Let's start with defining what shared-umem is: The idea is to share
the same umem, fill ring, and completion ring for multiple
sockets. The sockets sharing that umem/fr/cr are tied (bound) to one
hardware ring. It's a mechanism to load-balance a HW queue over
multiple sockets.

If I'm reading you correctly, you'd like a solution:

           hw_q0,
xsk_q0_0, xsk_q0_1, xsk_q0_2,

instead of:

hw_q0,    hw_q1,    hw_q2,
xsk_q0_0, xsk_q1_0, xsk_q2_0,

In the first case you'll need to mux the flows in the XDP program
using an XSKMAP.

Is this what you're trying to do?

>
>
> As far as I understand (please correct me if I am wrong), at the moment libbpf only supports shared umem between threads of a process but not between processes - right?
>

Yes, that is correct, and for a reason! :-) Note that if you'd like to
do a multi-*process* setup with shared umem, you: need to have a
control process that manages the fill/completion rings, and
synchronize between the processes, OR re-mmap the fill/completetion
ring from the socket owning the umem in multiple processes *and*
synchronize the access to them. Neither is pleasant.

Honestly, not a setup I'd recommend.

> I ran unto the problem, that `struct xsk_umem` is hidden in `xsk.c`. This prevents me from copying the content from the original socket / umem into shared memory. I am not sure, what information the sub-process (the one which is using the umem from another process) needs so I figured the simplest solution would be to just copy the whole umem struct.
>

Just for completeness; To setup shared umem:

1. create socket 0 and register the umem to this.
────────────────────
**Task statement:**
Answer the following questions using the text on shared umem.
1. According to its definition, what does shared-umem share among multiple sockets?
2. What does the text say must be used in the XDP program to mux the flows "In the first case"?
3. What is the first step listed for setting up shared umem?

**Data entries:**
────────────────────
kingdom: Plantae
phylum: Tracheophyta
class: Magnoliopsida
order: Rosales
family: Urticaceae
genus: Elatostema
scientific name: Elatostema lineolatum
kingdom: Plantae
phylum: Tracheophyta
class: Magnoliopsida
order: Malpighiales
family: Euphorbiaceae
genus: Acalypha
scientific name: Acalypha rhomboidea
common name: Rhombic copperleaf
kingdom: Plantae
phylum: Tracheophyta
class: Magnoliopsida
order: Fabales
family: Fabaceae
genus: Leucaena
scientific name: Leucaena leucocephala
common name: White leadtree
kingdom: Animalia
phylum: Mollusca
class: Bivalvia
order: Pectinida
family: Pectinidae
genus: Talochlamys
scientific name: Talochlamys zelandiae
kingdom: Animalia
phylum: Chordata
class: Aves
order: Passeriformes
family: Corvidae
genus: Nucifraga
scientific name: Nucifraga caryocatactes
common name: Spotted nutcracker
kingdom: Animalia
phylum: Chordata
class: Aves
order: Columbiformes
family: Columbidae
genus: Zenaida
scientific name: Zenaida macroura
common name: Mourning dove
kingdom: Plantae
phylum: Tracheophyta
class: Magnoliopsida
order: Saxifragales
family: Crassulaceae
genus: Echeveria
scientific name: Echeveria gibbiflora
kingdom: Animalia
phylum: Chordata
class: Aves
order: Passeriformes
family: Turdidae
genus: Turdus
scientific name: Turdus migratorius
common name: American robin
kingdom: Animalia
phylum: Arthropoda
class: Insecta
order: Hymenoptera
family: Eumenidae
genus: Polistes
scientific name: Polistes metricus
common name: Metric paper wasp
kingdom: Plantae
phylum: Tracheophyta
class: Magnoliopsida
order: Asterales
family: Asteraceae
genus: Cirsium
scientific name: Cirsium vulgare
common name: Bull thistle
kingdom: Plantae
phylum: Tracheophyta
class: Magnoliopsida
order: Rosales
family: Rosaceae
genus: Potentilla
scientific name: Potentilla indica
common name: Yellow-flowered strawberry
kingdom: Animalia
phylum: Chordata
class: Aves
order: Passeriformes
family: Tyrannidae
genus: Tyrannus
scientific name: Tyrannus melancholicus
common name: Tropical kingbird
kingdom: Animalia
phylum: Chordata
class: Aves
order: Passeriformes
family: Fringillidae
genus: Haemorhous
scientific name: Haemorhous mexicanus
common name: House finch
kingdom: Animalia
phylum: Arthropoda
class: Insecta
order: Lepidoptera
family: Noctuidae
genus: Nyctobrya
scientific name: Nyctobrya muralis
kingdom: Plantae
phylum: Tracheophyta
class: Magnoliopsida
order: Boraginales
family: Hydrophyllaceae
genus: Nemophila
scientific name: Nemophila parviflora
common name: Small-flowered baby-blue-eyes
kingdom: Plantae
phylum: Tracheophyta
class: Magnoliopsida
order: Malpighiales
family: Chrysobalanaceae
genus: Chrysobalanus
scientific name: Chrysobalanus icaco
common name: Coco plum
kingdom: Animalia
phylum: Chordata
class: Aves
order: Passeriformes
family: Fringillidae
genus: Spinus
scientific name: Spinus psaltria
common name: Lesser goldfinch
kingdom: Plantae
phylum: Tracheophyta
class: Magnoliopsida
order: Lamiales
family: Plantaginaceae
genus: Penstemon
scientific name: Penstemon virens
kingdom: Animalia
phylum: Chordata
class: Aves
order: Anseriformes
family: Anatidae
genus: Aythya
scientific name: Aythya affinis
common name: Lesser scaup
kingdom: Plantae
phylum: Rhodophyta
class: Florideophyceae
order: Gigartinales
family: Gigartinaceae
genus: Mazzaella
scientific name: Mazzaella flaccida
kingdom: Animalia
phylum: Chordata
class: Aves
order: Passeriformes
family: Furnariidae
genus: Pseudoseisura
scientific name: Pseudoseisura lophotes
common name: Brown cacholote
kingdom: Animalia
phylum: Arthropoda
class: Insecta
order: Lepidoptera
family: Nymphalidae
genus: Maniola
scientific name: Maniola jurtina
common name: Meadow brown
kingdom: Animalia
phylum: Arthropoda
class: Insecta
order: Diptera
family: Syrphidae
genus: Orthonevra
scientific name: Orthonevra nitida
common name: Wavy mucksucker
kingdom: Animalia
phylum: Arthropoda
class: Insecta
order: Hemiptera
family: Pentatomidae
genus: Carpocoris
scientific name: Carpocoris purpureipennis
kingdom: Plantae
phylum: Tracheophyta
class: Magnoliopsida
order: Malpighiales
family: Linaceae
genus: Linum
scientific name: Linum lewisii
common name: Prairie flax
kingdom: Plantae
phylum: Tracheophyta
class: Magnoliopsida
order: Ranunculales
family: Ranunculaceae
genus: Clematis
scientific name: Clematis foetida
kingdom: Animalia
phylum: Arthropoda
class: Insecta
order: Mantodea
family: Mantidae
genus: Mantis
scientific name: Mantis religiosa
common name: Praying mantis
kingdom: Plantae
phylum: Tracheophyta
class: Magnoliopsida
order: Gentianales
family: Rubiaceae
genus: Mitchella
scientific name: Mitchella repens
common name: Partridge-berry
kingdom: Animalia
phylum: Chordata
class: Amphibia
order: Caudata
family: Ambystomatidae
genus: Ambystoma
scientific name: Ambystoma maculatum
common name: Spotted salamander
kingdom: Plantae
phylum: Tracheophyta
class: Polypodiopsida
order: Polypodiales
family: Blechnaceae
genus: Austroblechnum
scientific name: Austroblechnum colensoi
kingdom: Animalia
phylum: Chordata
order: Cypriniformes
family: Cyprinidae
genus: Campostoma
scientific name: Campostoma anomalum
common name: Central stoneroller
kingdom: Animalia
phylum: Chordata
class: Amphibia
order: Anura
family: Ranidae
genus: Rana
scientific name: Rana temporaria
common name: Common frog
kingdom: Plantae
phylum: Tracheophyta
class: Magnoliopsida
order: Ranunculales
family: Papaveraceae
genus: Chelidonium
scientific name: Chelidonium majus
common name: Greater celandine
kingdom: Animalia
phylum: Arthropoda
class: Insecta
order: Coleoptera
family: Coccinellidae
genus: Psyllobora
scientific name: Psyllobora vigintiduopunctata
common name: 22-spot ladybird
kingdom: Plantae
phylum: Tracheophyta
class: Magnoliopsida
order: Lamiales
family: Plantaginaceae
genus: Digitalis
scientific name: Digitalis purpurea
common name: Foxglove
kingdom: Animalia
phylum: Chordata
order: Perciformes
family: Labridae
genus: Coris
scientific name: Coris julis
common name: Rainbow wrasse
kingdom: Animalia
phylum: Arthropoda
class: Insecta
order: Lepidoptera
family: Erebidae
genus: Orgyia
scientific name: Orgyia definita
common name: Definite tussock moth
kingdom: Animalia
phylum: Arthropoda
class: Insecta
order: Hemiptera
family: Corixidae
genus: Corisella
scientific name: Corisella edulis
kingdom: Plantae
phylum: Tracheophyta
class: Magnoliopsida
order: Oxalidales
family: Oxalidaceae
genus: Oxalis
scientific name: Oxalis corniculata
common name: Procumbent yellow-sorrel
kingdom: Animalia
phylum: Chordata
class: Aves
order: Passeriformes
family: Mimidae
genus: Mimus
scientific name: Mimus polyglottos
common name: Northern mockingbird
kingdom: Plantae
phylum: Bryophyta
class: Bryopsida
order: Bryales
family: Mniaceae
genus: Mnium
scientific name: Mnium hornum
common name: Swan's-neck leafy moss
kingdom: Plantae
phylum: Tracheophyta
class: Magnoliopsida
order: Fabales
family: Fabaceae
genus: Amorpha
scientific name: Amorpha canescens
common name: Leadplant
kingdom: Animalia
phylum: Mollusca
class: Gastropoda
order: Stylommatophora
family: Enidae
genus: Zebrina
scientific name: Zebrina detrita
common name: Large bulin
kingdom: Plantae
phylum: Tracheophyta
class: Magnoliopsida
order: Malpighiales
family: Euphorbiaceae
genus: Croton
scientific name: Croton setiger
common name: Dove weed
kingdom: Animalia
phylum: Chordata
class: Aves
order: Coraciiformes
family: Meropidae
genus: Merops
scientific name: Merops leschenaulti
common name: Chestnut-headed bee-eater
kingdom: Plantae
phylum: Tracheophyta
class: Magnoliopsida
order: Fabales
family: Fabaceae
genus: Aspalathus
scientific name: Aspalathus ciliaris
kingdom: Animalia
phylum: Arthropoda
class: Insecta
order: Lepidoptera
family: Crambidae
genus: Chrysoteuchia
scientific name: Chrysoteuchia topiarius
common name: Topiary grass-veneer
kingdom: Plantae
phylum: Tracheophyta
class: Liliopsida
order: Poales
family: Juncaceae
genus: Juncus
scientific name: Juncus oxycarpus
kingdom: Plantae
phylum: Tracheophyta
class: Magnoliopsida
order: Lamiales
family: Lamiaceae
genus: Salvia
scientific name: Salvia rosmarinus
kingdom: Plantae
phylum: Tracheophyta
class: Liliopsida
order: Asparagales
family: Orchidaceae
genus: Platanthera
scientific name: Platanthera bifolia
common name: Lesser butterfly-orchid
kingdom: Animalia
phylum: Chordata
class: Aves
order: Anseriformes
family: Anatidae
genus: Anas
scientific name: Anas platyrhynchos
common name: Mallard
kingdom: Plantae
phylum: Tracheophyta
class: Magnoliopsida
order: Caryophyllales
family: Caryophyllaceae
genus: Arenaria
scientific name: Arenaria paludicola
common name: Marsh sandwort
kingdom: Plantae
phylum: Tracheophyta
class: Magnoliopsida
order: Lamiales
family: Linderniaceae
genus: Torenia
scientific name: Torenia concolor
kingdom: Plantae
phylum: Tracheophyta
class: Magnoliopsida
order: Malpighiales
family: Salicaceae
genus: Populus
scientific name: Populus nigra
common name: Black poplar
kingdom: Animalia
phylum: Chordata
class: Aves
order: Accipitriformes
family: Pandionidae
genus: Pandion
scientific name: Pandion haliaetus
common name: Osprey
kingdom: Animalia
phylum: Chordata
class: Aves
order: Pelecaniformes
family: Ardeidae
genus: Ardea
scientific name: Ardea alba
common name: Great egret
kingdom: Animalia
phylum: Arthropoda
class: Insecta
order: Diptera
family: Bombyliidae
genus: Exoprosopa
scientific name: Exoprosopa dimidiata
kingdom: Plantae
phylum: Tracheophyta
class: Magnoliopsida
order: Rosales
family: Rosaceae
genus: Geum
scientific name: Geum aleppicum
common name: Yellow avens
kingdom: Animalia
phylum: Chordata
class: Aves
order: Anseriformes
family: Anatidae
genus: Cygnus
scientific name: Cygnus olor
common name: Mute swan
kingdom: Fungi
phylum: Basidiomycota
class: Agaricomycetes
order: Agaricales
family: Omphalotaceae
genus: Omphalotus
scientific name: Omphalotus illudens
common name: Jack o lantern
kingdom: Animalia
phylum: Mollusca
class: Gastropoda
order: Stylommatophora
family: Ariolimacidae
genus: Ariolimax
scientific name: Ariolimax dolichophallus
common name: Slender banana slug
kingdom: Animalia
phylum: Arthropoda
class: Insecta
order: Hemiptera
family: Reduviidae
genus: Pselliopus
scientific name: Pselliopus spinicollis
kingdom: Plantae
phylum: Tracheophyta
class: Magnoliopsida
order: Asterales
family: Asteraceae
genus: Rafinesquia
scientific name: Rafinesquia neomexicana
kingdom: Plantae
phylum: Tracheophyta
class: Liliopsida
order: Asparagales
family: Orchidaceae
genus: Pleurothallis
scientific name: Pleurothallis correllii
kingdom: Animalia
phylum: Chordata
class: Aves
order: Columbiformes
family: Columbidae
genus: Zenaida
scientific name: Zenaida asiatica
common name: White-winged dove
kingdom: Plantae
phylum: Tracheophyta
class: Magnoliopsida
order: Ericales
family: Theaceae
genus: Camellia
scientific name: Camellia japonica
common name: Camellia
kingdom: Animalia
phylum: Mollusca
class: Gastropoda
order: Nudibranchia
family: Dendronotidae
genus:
────────────────────
**Task output:**
1. The same umem, fill ring, and completion ring.
2. An XSKMAP.
3. Create socket 0 and register the umem to it.